THE LIBRARY LIZARD
I was going to call this occasional feature "The Library Mouse," in honor of a small rodent I once spied in the main reading room of the New York Public Library. However, since my librarying is now done in the Beautiful Texas Panhandle, "The Library Lizard" seems more appropriate. In this feature I will, from time to time, call attention to books I have found in the library that I think readers of this blog would enjoy.
Today's pick is "Beating Back the Devil: On the Front Lines with the Disease Detectives of the Epidemic Intelligence Service," by Maryn McKenna (Free Press, 2004), 303 pages, with bibliography. If you like a book that you can read in brief snatches of time, put down, and go back to without getting lost, you will enjoy this one. Each chapter is a complete and separate story, with the link being its connection to the EIS, a group of field investigators within the Centers of Disease Control.

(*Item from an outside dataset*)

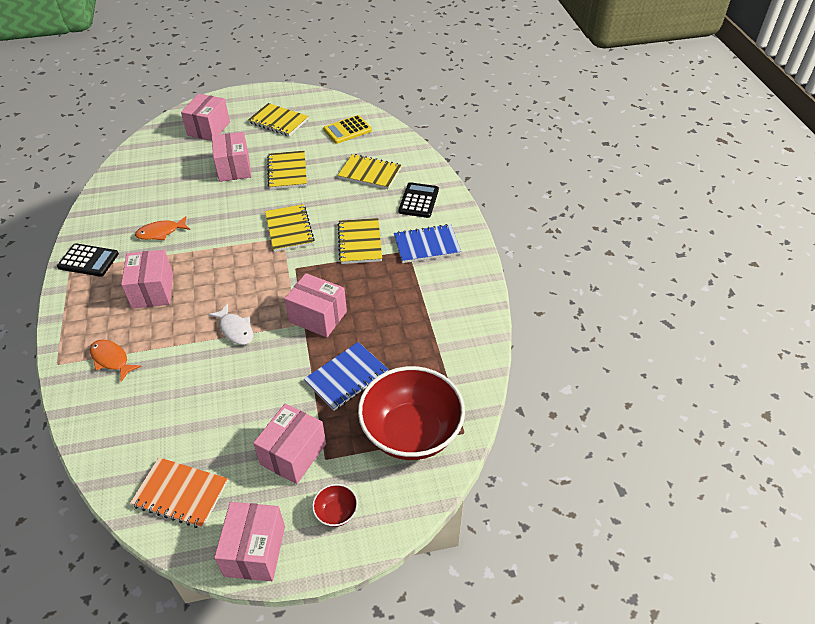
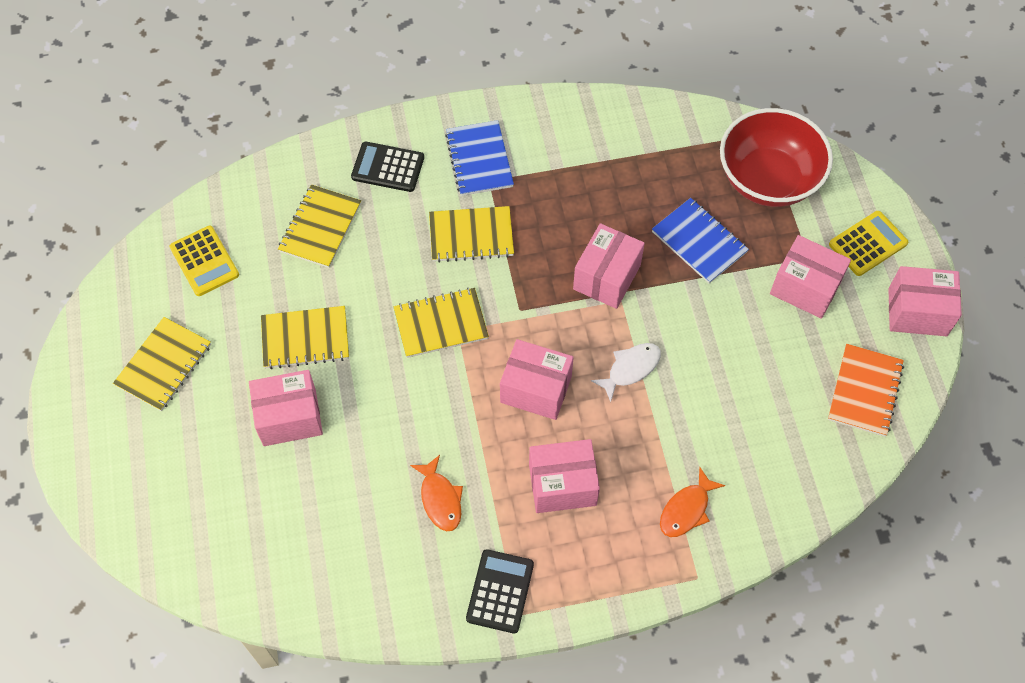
camera: 90 degrees left, 15 degrees up
(209, 129) = (170, 474): pink box -> pink box (536, 389)
(336, 513) = (868, 244): red bowl -> yellow calculator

Most chapters describe a mystery they are sent to solve--for instance, an outbreak of a strange new gay-related disease in California in 1981, the origin of a cluster of drug-resistant "staph" cases, the spread of tuberculosis among cross-dressers in Baltimore and New York. Other chapters describe their involvement in the anthrax attacks of 2001, the genocide in Rwanda in 1994, early problems with the polio vaccine, and other cases. The doctors win some, lose some, but keep trying.
McKenna is a reporter for the Atlanta Journal-Constitution, and her beat is the CDC, which is headquartered there in Atlanta. The chapters in this book are expanded versions of earlier newspaper stories she did about the doctors who are CDC's "shock troops." These are great yarns, and she brings these doctors to life for the reader. A great read.